#### WORK TO BE COMPLETED:
Using the listing below, extract each line that has the word "себя" in it.

++++++

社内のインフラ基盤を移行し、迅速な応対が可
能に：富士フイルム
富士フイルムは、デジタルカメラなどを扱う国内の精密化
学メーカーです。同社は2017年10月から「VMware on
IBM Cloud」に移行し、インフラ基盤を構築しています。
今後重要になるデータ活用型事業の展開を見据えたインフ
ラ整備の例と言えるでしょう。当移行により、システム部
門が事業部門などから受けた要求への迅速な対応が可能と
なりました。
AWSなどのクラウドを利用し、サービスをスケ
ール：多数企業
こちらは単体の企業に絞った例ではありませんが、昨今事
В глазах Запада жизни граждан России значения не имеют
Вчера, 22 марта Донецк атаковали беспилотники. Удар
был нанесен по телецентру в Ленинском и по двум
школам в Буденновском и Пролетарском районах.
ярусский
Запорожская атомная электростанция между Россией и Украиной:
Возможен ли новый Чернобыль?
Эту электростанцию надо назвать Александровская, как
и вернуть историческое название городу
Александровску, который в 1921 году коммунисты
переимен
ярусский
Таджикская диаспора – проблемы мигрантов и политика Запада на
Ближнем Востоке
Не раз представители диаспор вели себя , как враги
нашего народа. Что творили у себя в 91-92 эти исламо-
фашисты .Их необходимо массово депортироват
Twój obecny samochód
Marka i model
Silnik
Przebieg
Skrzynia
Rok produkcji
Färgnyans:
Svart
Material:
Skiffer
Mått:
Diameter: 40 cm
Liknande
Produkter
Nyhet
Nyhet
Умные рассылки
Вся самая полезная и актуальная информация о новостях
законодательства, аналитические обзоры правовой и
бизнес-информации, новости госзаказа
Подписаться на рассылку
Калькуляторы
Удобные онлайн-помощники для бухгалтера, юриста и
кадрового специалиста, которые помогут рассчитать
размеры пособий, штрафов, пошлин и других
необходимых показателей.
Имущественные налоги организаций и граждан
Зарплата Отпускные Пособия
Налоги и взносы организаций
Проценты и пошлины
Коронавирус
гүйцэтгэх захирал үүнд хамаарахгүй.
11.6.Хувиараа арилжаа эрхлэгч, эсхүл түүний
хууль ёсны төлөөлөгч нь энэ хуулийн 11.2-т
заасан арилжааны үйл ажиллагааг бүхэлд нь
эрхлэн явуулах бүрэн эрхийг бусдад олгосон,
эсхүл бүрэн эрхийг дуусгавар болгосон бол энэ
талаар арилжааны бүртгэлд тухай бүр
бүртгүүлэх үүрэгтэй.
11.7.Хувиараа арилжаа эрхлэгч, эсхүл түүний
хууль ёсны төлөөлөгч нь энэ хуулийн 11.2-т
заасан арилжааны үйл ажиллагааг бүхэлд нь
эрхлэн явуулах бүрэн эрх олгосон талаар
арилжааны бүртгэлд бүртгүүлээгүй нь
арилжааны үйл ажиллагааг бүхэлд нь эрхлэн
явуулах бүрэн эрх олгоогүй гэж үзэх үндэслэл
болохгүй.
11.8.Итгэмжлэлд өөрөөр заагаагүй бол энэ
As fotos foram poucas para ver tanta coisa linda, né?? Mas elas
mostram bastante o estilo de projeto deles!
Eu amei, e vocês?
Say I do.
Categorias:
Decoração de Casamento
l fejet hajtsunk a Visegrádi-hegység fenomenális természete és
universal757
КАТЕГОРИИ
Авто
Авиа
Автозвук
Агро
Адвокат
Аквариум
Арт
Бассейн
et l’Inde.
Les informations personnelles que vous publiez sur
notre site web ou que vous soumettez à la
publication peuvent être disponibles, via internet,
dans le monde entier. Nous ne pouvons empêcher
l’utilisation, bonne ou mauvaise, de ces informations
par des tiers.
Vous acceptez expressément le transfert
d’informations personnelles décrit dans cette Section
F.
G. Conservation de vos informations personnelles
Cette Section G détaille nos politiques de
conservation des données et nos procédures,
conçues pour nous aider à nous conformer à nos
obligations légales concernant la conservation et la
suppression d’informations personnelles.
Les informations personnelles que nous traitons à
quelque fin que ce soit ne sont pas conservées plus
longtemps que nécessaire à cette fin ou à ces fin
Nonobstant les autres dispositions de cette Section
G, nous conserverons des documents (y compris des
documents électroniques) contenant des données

++++++

#### RESULT FOR THIS TASK:
Не раз представители диаспор вели себя , как враги
нашего народа. Что творили у себя в 91-92 эти исламо-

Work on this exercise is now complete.